• **DESCRIPTION OF THE TASK**: If a line in the records below contains the word "pixel", return that line.

SOURCE DATA Block Start

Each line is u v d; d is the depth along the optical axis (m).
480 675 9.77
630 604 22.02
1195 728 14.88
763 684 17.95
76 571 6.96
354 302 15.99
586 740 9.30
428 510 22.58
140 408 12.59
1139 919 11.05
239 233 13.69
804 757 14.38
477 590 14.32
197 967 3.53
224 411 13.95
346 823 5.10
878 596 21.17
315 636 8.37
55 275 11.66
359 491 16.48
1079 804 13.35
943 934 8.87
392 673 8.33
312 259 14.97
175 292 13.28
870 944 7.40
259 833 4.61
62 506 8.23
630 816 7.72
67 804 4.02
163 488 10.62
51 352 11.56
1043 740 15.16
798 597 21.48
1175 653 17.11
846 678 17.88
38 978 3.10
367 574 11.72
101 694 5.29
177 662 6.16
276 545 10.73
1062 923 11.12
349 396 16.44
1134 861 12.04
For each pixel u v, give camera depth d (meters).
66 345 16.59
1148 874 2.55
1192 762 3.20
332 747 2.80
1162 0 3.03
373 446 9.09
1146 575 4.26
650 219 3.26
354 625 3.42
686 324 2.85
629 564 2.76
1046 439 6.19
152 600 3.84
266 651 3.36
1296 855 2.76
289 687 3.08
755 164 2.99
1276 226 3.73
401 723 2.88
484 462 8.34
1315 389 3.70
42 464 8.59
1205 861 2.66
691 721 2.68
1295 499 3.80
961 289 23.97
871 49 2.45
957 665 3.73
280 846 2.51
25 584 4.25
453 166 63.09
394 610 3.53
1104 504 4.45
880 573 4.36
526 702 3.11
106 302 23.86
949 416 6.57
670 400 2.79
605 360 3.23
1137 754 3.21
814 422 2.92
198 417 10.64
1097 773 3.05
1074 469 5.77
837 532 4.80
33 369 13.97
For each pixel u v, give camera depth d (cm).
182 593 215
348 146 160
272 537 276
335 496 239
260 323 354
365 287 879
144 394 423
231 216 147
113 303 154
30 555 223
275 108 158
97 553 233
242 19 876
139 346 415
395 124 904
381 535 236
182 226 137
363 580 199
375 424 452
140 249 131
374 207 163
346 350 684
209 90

SOURCE DATA Block End

• **RESULT OF THE TASK**:
For each pixel u v, give camera depth d (meters).
For each pixel u v, give camera depth d (cm).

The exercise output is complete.